## Instructions
a: Rewrite the stretch of the Augustines interview from "SC: You recently" through "The Gorge Amphitheatre?", changing "incredible" to "impressive".
b: According to the Augustines interview, how many people does the venue Astra in Germany hold?

INTERVIEW: Augustines

AUGUSTINES have been on the road for some fifteen weeks promoting their sophomore self-titled album Augustines. They rolled into Birmingham to play The Institute’s Library following rave reviews and countless lost voices from the cities they left behind. Ironically, Soundcheck arrive as the band is in mid sound check for the last show of their three-legged European ‘Walkabout’ tour. The bands extremely talented multi-instrumentalist, Eric Sanderson, took time out to talk to us.

Soundcheck: Welcome to Birmingham, Eric. What do you think of the venue; have you had a look around yet?
Eric Sanderson: Well so far I’ve only seen inside this room and that room out there.

SC: You recently played Koko’s in London. What did you think of that venue?
ES: I think it goes about 5 tiers high – really incredible.

SC: How does playing in the Institute in Birmingham compare to shows in your home country – in the likes of The Gorge Amphitheatre?
ES: I think it will be better – It’s our headlining show, everyone will be coming here to see us. It will be sweaty, intimate – it will be like really close. The Gorge is beautiful, it’s a really different experience, and the catering is really good.

SC: As you get bigger, the band get’s bigger – which hopefully you will do. You start playing bigger arenas then you lose the intimacy that you currently have, do you feel phased by that?
ES: So far we’ve not been affected by it, because some of the stuff we do in smaller clubs we brought to KOKO – we played a place called Astra in Germany, it holds 1,600 people. We weren’t sure if some of the stuff we do in our shows now would translate – but they totally did, there was no problem. But that said, we’re playing Roundhouse in December – we recognise that the way we approach the shows won’t translate in the same way at the Roundhouse because it’s so big, so we’re going to have to modify what we do a little bit – and grow into it. We’ve learned through playing enough shows that you have to work with what you’re given – it’s more fun that way.

SC: We got a bit of an after show encore in Oxford recently, have you got a pub booked for tonight?
ES: No that was just going off the seat of our pants. It was completely unplanned, it just kind of happened.

SC: Well we’ve just checked out the pub next door.
ES: Any Good? Ever since Oxford the promoters of the venues have come to us, and had a talk with us saying that if we go outside we will get fined. It was good though, we were running the risk of getting fined – but the club, they were great – they basically said, look if we get fined, you’re going to get fined…which is understandable.

SC: Last night of the tour. Do you have any individual show highlights?
ES: Of this leg, Oxford, although last night in Edinburgh – the street is so beautiful there, all the architecture it’s amazing.

SC: What do you get to see of the cities? Are there any you’d like to go back to and spend a few days?
ES: Yeah, Yeah. I love York, I loved Edinburgh. I was really impressed by, what was that city? – Was it Nottingham? I really didn’t expect to be impressed by it, no offence – I just didn’t know anything about it. So yeah there are a few I’d like to go back to. When we first started the tour I’d be getting up and going for walks, spending more time outside – but then as the tour got on – I mean we’ve been out for fifteen weeks now…and my body is just so tired – I don’t really wake up till about 7 o’clock, then I get ready for the show, then we play.

SC: Facebook and Twitter – how much of the content is driven by yourselves?

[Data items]
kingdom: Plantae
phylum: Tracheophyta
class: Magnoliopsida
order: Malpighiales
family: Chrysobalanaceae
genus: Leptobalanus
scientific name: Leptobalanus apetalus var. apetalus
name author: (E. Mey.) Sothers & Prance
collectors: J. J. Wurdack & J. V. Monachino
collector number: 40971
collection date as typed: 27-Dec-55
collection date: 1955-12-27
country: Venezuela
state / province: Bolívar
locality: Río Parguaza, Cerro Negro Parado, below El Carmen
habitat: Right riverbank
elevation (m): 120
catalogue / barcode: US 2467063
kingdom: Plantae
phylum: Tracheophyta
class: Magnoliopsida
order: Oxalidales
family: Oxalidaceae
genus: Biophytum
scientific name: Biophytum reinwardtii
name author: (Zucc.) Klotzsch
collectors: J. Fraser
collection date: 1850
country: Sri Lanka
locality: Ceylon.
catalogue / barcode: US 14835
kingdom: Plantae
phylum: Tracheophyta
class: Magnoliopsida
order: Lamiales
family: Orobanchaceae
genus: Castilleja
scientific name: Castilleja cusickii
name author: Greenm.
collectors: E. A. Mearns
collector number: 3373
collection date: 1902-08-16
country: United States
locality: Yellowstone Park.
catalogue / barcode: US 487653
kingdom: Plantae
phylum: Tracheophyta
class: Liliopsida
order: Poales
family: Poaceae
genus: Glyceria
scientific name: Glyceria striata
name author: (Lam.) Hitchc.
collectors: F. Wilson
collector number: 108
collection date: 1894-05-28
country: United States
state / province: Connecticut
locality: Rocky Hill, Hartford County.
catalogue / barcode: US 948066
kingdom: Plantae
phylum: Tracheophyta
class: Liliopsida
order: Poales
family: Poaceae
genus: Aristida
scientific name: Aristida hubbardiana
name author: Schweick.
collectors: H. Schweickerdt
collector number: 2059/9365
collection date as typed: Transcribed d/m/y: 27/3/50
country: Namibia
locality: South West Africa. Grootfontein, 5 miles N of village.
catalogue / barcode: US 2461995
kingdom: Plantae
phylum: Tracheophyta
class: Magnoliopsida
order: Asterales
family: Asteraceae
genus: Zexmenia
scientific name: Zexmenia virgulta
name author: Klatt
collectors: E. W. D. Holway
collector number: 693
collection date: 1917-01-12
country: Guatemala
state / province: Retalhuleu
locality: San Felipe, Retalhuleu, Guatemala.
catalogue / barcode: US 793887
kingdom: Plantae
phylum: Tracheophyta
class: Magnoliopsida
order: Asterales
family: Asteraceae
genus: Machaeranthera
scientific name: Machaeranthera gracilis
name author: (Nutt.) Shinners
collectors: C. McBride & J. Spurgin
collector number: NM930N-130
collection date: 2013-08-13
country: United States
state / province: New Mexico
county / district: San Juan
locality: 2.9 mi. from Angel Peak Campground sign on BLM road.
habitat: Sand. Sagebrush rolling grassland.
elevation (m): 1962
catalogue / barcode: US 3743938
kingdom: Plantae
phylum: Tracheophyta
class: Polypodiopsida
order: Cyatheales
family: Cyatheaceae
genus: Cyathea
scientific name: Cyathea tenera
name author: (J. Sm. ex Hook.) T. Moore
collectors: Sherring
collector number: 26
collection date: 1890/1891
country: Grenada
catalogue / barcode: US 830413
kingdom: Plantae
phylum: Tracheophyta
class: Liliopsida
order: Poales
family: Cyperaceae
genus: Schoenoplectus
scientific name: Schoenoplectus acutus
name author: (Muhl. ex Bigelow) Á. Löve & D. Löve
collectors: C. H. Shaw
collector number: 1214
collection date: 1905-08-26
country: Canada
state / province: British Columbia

## Responses by task
a:
SC: You recently played Koko’s in London. What did you think of that venue?
ES: I think it goes about 5 tiers high – really impressive.

SC: How does playing in the Institute in Birmingham compare to shows in your home country – in the likes of The Gorge Amphitheatre?

b: 1,600 people.